10 min read

pg_stat_statements: Turning Slow Query Noise Into a Tuning Queue

pg_stat_statements is where PostgreSQL performance work becomes concrete. The trick is ranking by impact, variance, I/O, and calls instead of staring at one dramatic slow query.

The first slow-query meeting usually starts with one scary log line. Someone found a query that took 18 seconds, pasted it into chat, and now everyone is arguing about an index. Sometimes that query matters. Often it is just the loudest thing that happened once.

I would rather start with pg_stat_statements. It turns the conversation from anecdotes into a queue. Which query shape consumes the most total time? Which one runs constantly? Which one has huge variance? Which one spills to temp files or reads too many shared blocks?

That shift matters because performance tuning is an allocation problem. You have a limited number of risky changes you can make this week. The first job is choosing the query that deserves one.

Start with cumulative pain, not the slowest single call

A query that takes 400 ms and runs 2 million times a day may hurt users more than a query that took 20 seconds once. Sort by total execution time first. It gives you the workload's tax bill.

SELECT
  queryid,
  calls,
  round(total_exec_time::numeric, 2) AS total_ms,
  round(mean_exec_time::numeric, 2) AS mean_ms,
  round(stddev_exec_time::numeric, 2) AS stddev_ms,
  rows,
  left(query, 180) AS query_sample
FROM pg_stat_statements
ORDER BY total_exec_time DESC
LIMIT 20;

Variance tells you where averages are lying

Mean latency can hide a query with two personalities. One tenant is fast, another is slow. One parameter value uses an index, another causes a broad scan. A high standard deviation is a prompt to test multiple parameter sets before changing anything.

SELECT
  queryid,
  calls,
  round(mean_exec_time::numeric, 2) AS mean_ms,
  round(stddev_exec_time::numeric, 2) AS stddev_ms,
  round((stddev_exec_time / NULLIF(mean_exec_time, 0))::numeric, 2) AS variation,
  left(query, 160) AS query_sample
FROM pg_stat_statements
WHERE calls > 100
ORDER BY variation DESC NULLS LAST
LIMIT 20;

I/O counters separate CPU work from storage work

The same slow query can be CPU-bound, cache-miss-bound, temp-file-bound, or waiting behind storage. The block counters are not a full profiler, but they quickly tell you whether the query is dragging data through shared buffers.

SELECT
  queryid,
  calls,
  shared_blks_hit,
  shared_blks_read,
  temp_blks_written,
  wal_bytes,
  left(query, 160) AS query_sample
FROM pg_stat_statements
ORDER BY shared_blks_read DESC
LIMIT 20;

Reset deliberately

I like taking snapshots before and after a change instead of resetting casually during an incident. If you reset every time someone asks a question, you lose the only baseline you had.

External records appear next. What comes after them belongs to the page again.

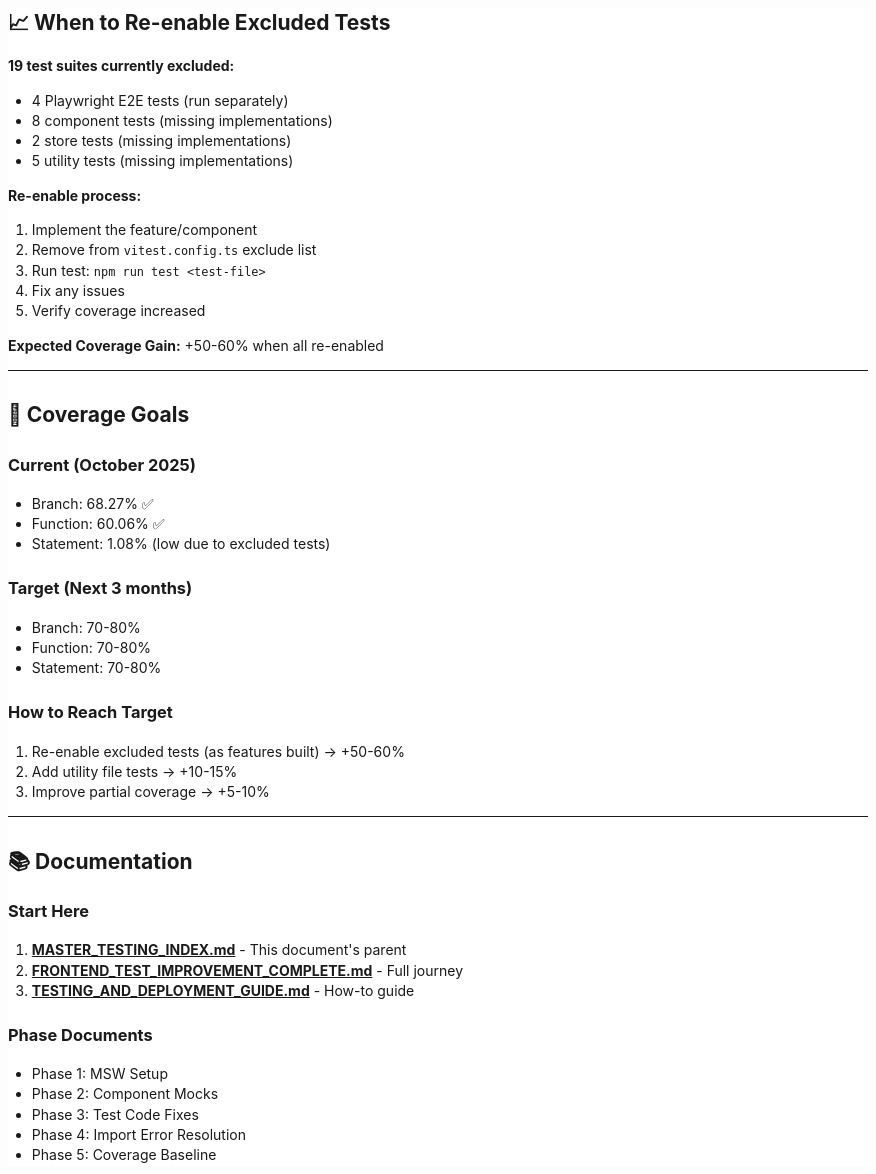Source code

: 
## 📈 When to Re-enable Excluded Tests

**19 test suites currently excluded:**
- 4 Playwright E2E tests (run separately)
- 8 component tests (missing implementations)
- 2 store tests (missing implementations)
- 5 utility tests (missing implementations)

**Re-enable process:**
1. Implement the feature/component
2. Remove from `vitest.config.ts` exclude list
3. Run test: `npm run test <test-file>`
4. Fix any issues
5. Verify coverage increased

**Expected Coverage Gain:** +50-60% when all re-enabled

---

## 🎯 Coverage Goals

### Current (October 2025)
- Branch: 68.27% ✅
- Function: 60.06% ✅
- Statement: 1.08% (low due to excluded tests)

### Target (Next 3 months)
- Branch: 70-80%
- Function: 70-80%
- Statement: 70-80%

### How to Reach Target
1. Re-enable excluded tests (as features built) → +50-60%
2. Add utility file tests → +10-15%
3. Improve partial coverage → +5-10%

---

## 📚 Documentation

### Start Here
1. **[MASTER_TESTING_INDEX.md](MASTER_TESTING_INDEX.md)** - This document's parent
2. **[FRONTEND_TEST_IMPROVEMENT_COMPLETE.md](FRONTEND_TEST_IMPROVEMENT_COMPLETE.md)** - Full journey
3. **[TESTING_AND_DEPLOYMENT_GUIDE.md](TESTING_AND_DEPLOYMENT_GUIDE.md)** - How-to guide

### Phase Documents
- Phase 1: MSW Setup
- Phase 2: Component Mocks
- Phase 3: Test Code Fixes
- Phase 4: Import Error Resolution
- Phase 5: Coverage Baseline
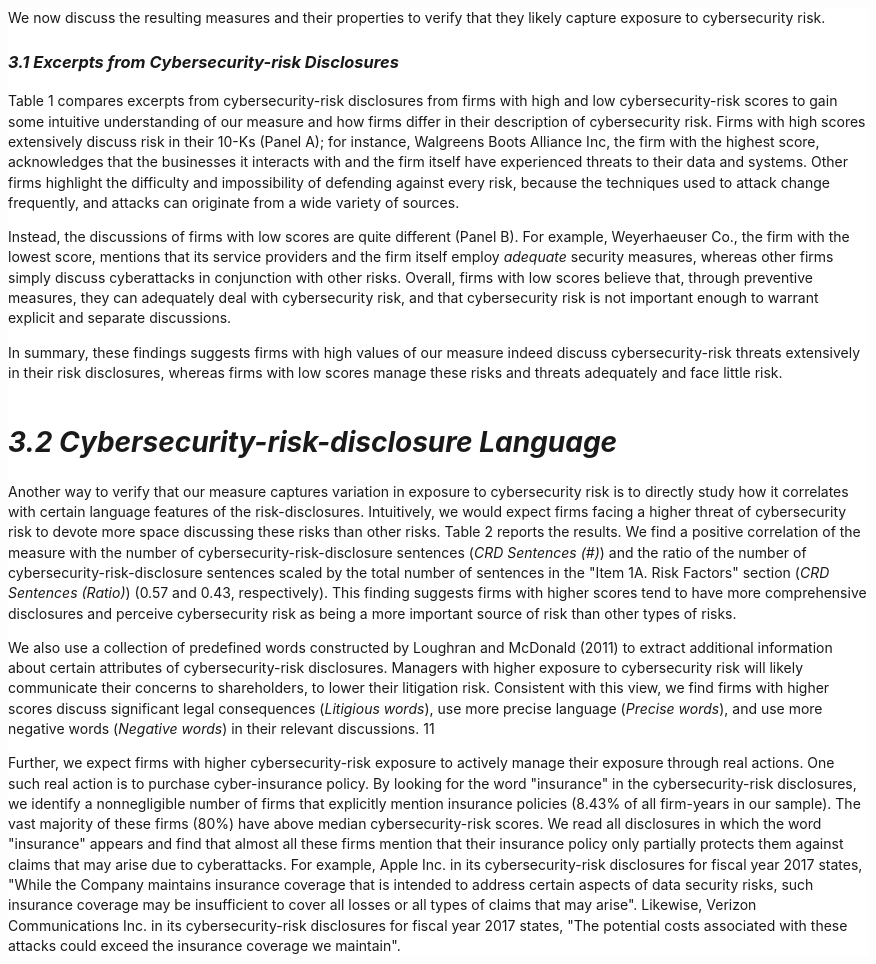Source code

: We now discuss the resulting measures and their properties to verify that they likely capture exposure to cybersecurity risk.

### *3.1 Excerpts from Cybersecurity-risk Disclosures*

Table 1 compares excerpts from cybersecurity-risk disclosures from firms with high and low cybersecurity-risk scores to gain some intuitive understanding of our measure and how firms differ in their description of cybersecurity risk. Firms with high scores extensively discuss risk in their 10-Ks (Panel A); for instance, Walgreens Boots Alliance Inc, the firm with the highest score, acknowledges that the businesses it interacts with and the firm itself have experienced threats to their data and systems. Other firms highlight the difficulty and impossibility of defending against every risk, because the techniques used to attack change frequently, and attacks can originate from a wide variety of sources.

Instead, the discussions of firms with low scores are quite different (Panel B). For example, Weyerhaeuser Co., the firm with the lowest score, mentions that its service providers and the firm itself employ *adequate* security measures, whereas other firms simply discuss cyberattacks in conjunction with other risks. Overall, firms with low scores believe that, through preventive measures, they can adequately deal with cybersecurity risk, and that cybersecurity risk is not important enough to warrant explicit and separate discussions.

In summary, these findings suggests firms with high values of our measure indeed discuss cybersecurity-risk threats extensively in their risk disclosures, whereas firms with low scores manage these risks and threats adequately and face little risk.

# *3.2 Cybersecurity-risk-disclosure Language*

Another way to verify that our measure captures variation in exposure to cybersecurity risk is to directly study how it correlates with certain language features of the risk-disclosures. Intuitively, we would expect firms facing a higher threat of cybersecurity risk to devote more space discussing these risks than other risks. Table 2 reports the results. We find a positive correlation of the measure with the number of cybersecurity-risk-disclosure sentences (*CRD Sentences (#)*) and the ratio of the number of cybersecurity-risk-disclosure sentences scaled by the total number of sentences in the "Item 1A. Risk Factors" section (*CRD Sentences (Ratio)*) (0.57 and 0.43, respectively). This finding suggests firms with higher scores tend to have more comprehensive disclosures and perceive cybersecurity risk as being a more important source of risk than other types of risks.

We also use a collection of predefined words constructed by Loughran and McDonald (2011) to extract additional information about certain attributes of cybersecurity-risk disclosures. Managers with higher exposure to cybersecurity risk will likely communicate their concerns to shareholders, to lower their litigation risk. Consistent with this view, we find firms with higher scores discuss significant legal consequences (*Litigious words*), use more precise language (*Precise words*), and use more negative words (*Negative words*) in their relevant discussions. 11

Further, we expect firms with higher cybersecurity-risk exposure to actively manage their exposure through real actions. One such real action is to purchase cyber-insurance policy. By looking for the word "insurance" in the cybersecurity-risk disclosures, we identify a nonnegligible number of firms that explicitly mention insurance policies (8.43% of all firm-years in our sample). The vast majority of these firms (80%) have above median cybersecurity-risk scores. We read all disclosures in which the word "insurance" appears and find that almost all these firms mention that their insurance policy only partially protects them against claims that may arise due to cyberattacks. For example, Apple Inc. in its cybersecurity-risk disclosures for fiscal year 2017 states, "While the Company maintains insurance coverage that is intended to address certain aspects of data security risks, such insurance coverage may be insufficient to cover all losses or all types of claims that may arise". Likewise, Verizon Communications Inc. in its cybersecurity-risk disclosures for fiscal year 2017 states, "The potential costs associated with these attacks could exceed the insurance coverage we maintain".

For a tuning window, reset once, let the workload run long enough to be representative, then compare the same queryid after the change. If the queryid changes because the SQL changed, keep the old and new query text in the ticket.

SELECT pg_stat_statements_reset();

The queue I actually use

This queue keeps the team honest. The next tuning target should have a reason beyond being annoying in the logs.

  1. Top queries by total execution time.
  2. High-call queries with non-trivial mean time.
  3. High-variance queries by tenant or parameter class.
  4. Queries with temp block writes.
  5. Queries with high shared block reads.
  6. Queries that got worse after the last deploy.

The production habit

The teams that get good at PostgreSQL performance do not chase every knob. They turn a vague complaint into a named failure mode, collect one clean measurement, make one change, and then compare the next measurement against the first. That rhythm is slower than guessing for the first hour and much faster by the end of the incident.